--- WHAT THE TASK REQUIRES ---
Could you transcribe each entry below exactly, minus the images?

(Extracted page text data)
═══
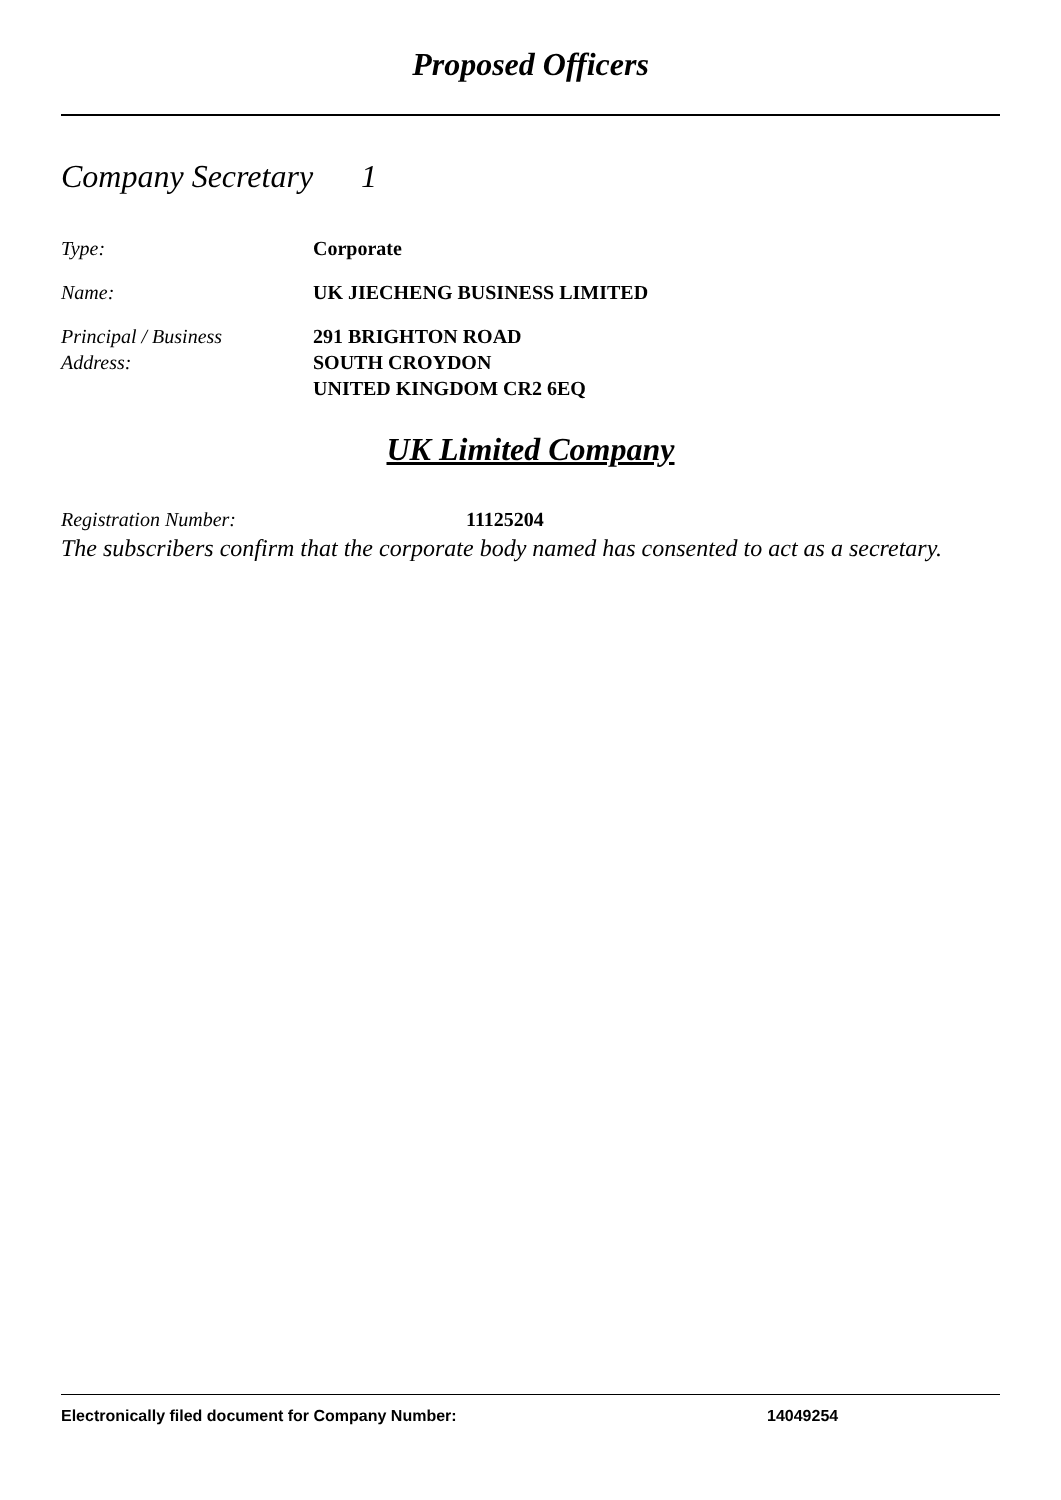Proposed Officers
Company Secretary 1
Type: Corporate
Name: UK JIECHENG BUSINESS LIMITED
Principal / Business
Address:
291 BRIGHTON ROAD
SOUTH CROYDON
UNITED KINGDOM CR2 6EQ
UK Limited Company
Registration Number: 11125204
The subscribers confirm that the corporate body named has consented to act as a secretary.
Electronically filed document for Company Number: 14049254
═══
--- EXERCISE SOLUTION ---
Proposed Officers
Company Secretary 1
Type: Corporate
Name: UK JIECHENG BUSINESS LIMITED
Principal / Business
Address:
291 BRIGHTON ROAD
SOUTH CROYDON
UNITED KINGDOM CR2 6EQ
UK Limited Company
Registration Number: 11125204
The subscribers confirm that the corporate body named has consented to act as a secretary.
Electronically filed document for Company Number: 14049254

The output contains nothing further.